Re: [ANNOUNCE] Btrfs: a copy on write, snapshotting FS

From: Chris Mason
Date: Thu Jun 14 2007 - 08:34:23 EST


On Thu, Jun 14, 2007 at 02:59:23AM -0400, Albert Cahalan wrote:
> On 6/13/07, Chris Mason <chris.mason@xxxxxxxxxx> wrote:

[ secure deletion in btrfs ]

> >
> >Right about here is where I would insert a long story about ecryptfs, or
> >encryption solutions that happen all in userland. At any rate, it is
> >outside the scope of v1.0, even though I definitely agree it is an
> >important problem for some people.
>
> I'm sure you do have a nice long story, and I'm sure it seems
> correct, but there is something not quite right about the add-on
> hacks.
>
> BTW, I'm suggesting that this be about deletion, not protection
> of data you wish to keep. It covers more than just file bodies.
> It covers inode data, block allocations, etc.

Sorry, it's still way outside the scope of v1.0.

>
> >> >> * atomic creation of copy-on-write directory trees
> >> >
> >> >Do you mean something more fine grained than the current snapshotting
> >> >system?
> >>
> >> I believe so. Example: I have a linux-2.6 directory. It's not
> >> a mount point or anything special like that. I want to copy
> >> it to a new directory called wip, without actually copying
> >> all the blocks.
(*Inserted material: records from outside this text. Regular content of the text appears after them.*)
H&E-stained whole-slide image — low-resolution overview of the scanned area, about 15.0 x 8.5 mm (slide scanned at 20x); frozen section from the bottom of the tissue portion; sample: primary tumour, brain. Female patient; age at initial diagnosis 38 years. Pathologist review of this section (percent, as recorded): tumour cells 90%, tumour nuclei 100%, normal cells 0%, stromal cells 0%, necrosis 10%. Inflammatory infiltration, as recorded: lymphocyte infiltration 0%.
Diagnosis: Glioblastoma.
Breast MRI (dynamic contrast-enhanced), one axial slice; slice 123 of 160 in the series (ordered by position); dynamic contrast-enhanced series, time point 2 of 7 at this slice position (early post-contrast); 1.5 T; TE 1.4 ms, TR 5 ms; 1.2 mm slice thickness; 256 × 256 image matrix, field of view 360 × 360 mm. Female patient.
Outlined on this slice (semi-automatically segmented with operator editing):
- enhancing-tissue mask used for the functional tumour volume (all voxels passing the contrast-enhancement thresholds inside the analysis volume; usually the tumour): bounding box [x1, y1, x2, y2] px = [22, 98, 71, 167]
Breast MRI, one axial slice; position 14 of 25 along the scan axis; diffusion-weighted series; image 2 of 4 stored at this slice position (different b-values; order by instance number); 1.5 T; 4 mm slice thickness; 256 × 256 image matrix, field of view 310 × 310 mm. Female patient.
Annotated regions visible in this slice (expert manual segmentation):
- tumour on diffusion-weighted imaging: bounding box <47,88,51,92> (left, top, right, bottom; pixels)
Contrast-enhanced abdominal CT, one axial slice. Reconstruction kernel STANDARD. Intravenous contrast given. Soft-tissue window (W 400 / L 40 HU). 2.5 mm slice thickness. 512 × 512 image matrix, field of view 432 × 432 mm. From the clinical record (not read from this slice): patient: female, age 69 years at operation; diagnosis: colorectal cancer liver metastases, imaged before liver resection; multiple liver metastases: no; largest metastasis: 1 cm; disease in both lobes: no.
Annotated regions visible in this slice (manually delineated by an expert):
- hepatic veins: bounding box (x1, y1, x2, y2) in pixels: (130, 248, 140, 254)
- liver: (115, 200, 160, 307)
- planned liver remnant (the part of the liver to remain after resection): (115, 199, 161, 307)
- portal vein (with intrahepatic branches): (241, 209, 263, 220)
To all the normal POSIX API stuff, this copy
> >> should look like the result of "cp -a", not hard links.
> >
> >This would be a snapshot, which has to be done on a subvolume right now.
> >It is not as nice as being able to pick a random directory, but I've
> >only been able to get this far by limiting the feature scope
> >significantly. What I did do was make subvolumes very cheap...just make
> >a bunch of them.
>
> Can a regular user create and use a subvolume? If not, then
> this doesn't work. (if so, then I have other concerns...)

That's the long term goal, but I'll have to reorganize things such that
subvolumes created by a user can all fall under sane accounting.